= John D. Chick =

John Digby Chick (June 21, 1891 – April 13, 1961) was a Canadian businessman who served as president of the International Hockey League and the American Hockey League.

==Business==
Chick was the son of Thomas and Mary Chick of Windsor, Ontario. Thomas Chick founded the Chick Contracting Company, Chick Fuel & Supply, and the Chick Land & Building Company. Chick Fuel & Supply supplied gravel for the construction of the Ambassador Bridge and the Metropolitan Building. In 1928, Chick merged his businesses with those of Louis A. Merlo, D. Herbert Woollatt, and George Cross to form the Canada Paving and Supply Corporation. Thomas Chick was chairman of the new company and John D. Chick became one of its vice presidents.

==Politics==
In 1925, Chick was elected president of the Conservative Association in the new federal riding of Essex West. He was the Conservative Party nominee in the riding of Windsor—Sandwich in the 1934 Ontario provincial election.

==Hockey==
Chick raised money to construct the Windsor Arena and was one of ten Windsor businessmen who founded the Windsor Bulldogs of the Ontario Hockey Association. Following Herb Mitchell's resignation in 1933, Chick became the team's general manager.

In 1935, Chick was elected president of the International Hockey League. In 1936, the IHL and the Canadian–American Hockey League agreed to play an interlocking schedule due to a shortage of clubs in both leagues, but decided against a full merger. In 1938, the two leagues combined to form the American Hockey League. Can–Am president Maurice Podoloff was elected president of the new league and Chick was elected vice president.

During World War II, Chick worked with Canadian and American selective service authorities regarding the military commitments and border crossing privileges of players in the American Hockey League and National Hockey League, which helped keep both leagues alive during the war. In 1943, Chick was mentioned as a possible acting president of the NHL while Frank Calder was incapacitated by a heart ailment. Calder never recovered, but the league instead chose Red Dutton to serve as acting president following Calder's death.

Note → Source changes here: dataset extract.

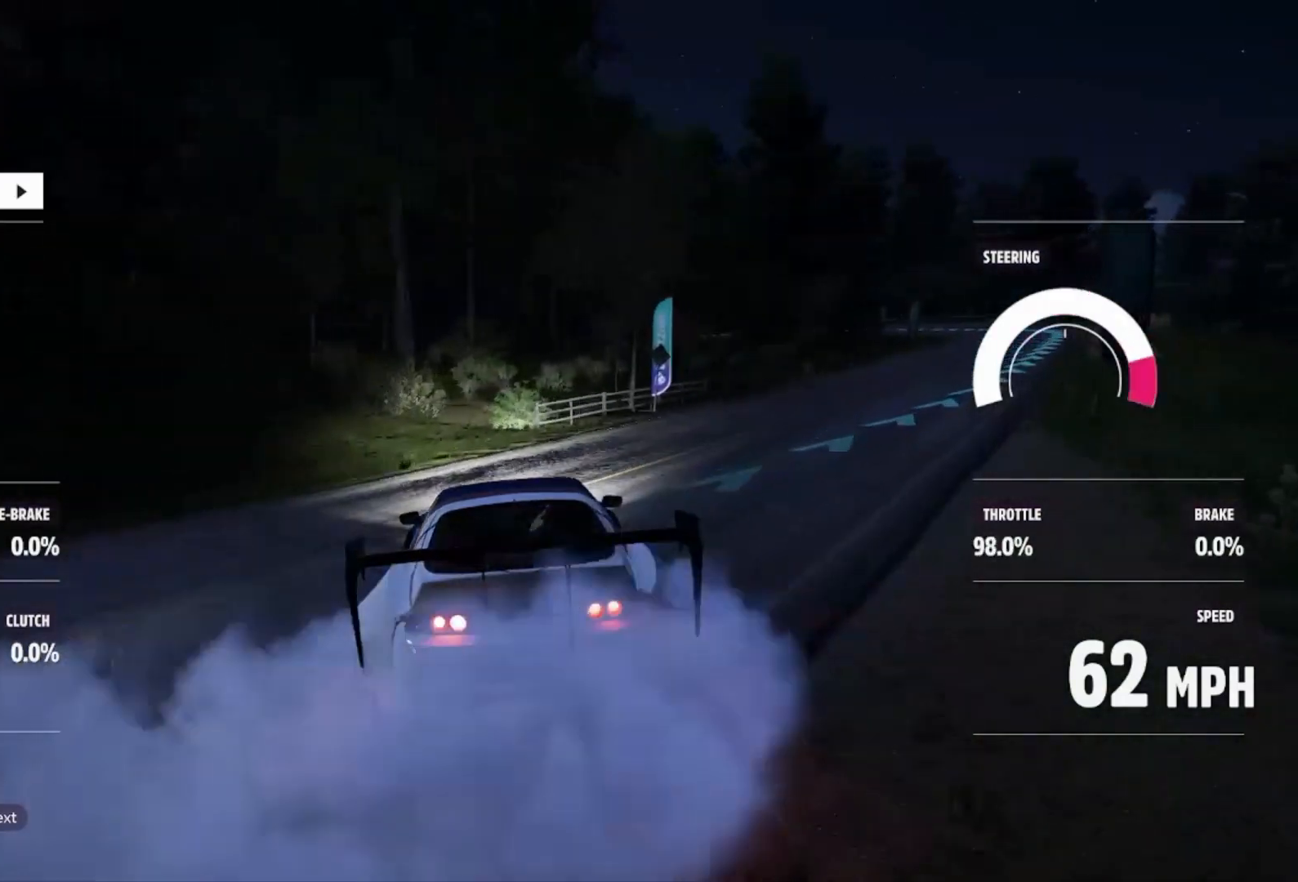
{"buttons": ["R2"], "left_stick": "right", "right_stick": "center", "events": [[33, "R2", "up"], [300, "R2", "down"]]}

Chick remained vice president of the AHL until 1954, when he was elevated to the presidency. He retired in 1957, but remained involved with the league as an advisor.

==Death==
On April 13, 1961, Chick, who was a marine superintendent for National Sand and Material, was looking for one of the company's sand dredges on the Old Welland Canal during a rainstorm. He misjudged the distance to the end of a seawall, his car plunged into the water, and he drowned. His funeral was attended by a number of prominent hockey and political figures, including Paul Martin Sr., Clarence Campbell, Jack Adams, Punch Imlach, Harold Ballard, Jack Stewart, Jack Gordon, Herb Mitchell, and William Griesinger.